What if plants took over telecommunications?
Oeiras, 25 July 2023
To create innovative solutions based on disruptive technologies. This was the inspiration for the Serendipity Collective award-winning project. The out-of-the-box idea, co-developed by Cristina Silva Pereira and Carlos Moreira, Associate Professor and postdoctoral researcher at ITQB NOVA, respectively, was selected among hundreds to be showcased in Berlin, in May. The team had two days to prepare a pitch to sell their idea, which ended up being one of the three winners.
The idea behind the project “Green-G: Connecting all plants on Earth for telecommunications and information management” is nothing less, nothing more than to replace the current telecommunications system with a plant-based one, taking advantage of plants' ability to communicate. “Plants are connected through vast networks underground. They also need receptors to decode and amplify signals”, explains Cristina Silva Pereira. This parallelism inspired them.

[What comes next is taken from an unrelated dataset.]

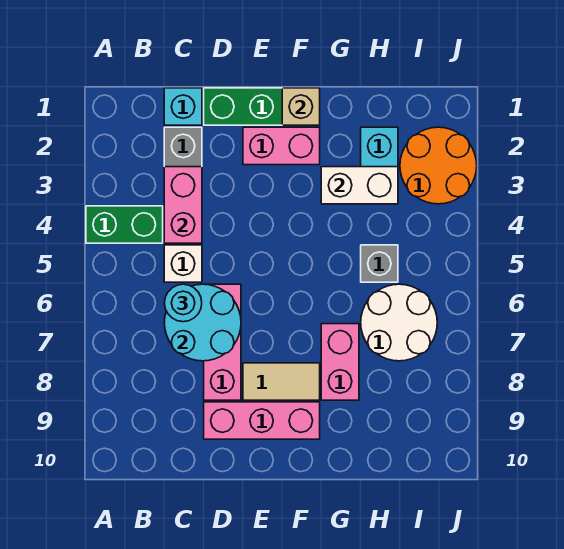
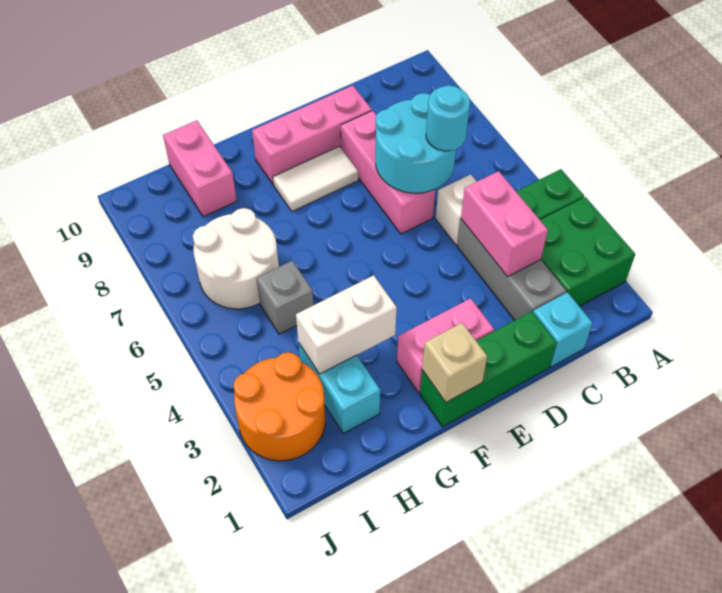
none -> green brick A2:B3 level 1
tan tile E8:F8 level 1 -> white tile E8:F8 level 1
pink brick G7:G8 level 1 -> pink brick H9:H10 level 1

The futuristic idea came from an equally unconventional team composed by two senior researchers, a postdoctoral researcher, a technology master's student, and Tom Chatfield, author of the worldwide success “Critical Thinking” and tech philosopher. This fusion of talents gave rise to a completely disruptive way of doing science. Challenging the limits of conventional thinking, they wanted to find solutions for problems humanity has not even faced yet. Solutions that only the future could contextualize.

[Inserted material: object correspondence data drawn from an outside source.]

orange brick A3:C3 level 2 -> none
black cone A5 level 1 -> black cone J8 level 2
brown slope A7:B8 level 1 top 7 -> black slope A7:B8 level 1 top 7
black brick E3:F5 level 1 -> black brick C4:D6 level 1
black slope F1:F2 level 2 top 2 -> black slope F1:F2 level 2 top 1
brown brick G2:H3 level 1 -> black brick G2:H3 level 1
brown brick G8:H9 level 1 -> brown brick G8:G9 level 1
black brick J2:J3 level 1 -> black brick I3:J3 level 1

"In 50 or 100 years it is likely that we will have learned to decode all the signals involved in plant communication and that we will even know how to communicate with them", explains researcher Carlos Moreira. "We will be able to listen to forests and use that for the benefit of humanity. For instance, we can make one forest teach another to survive in a threatened area", he exemplifies. With the $50K prize, researchers plan to create an extended consortium to promote advances in the various areas of Green-G.
But how did this unusual project come to life? The driving force for the application came from the Office of Naval Research Global (ONRG), one of the Serendipity Collective sponsors, which already had a history of collaboration with ITQB NOVA. It all started in 2022 when the organization visited ITQB NOVA and showed interest in collaborating with institutions with innovative ideas. This marked the beginning of all serendipity moments that followed, starting with €300K of funding for a project led by Cristina Silva Pereira.
The latter aims to study another mechanism taking place deep in the soil: the growth and development of mycelial cords, specialized root-like structures that fungi use to search for new substrates and survive in nutrient-poor environments. Researchers seek to decode the chemical machinery behind this morphological modification that makes fungi capable of destroying houses and crops.
Both projects are examples of how we can advance science by breaking the paradigm, from its intervenients and methods used to come up with ideas to funding schemes.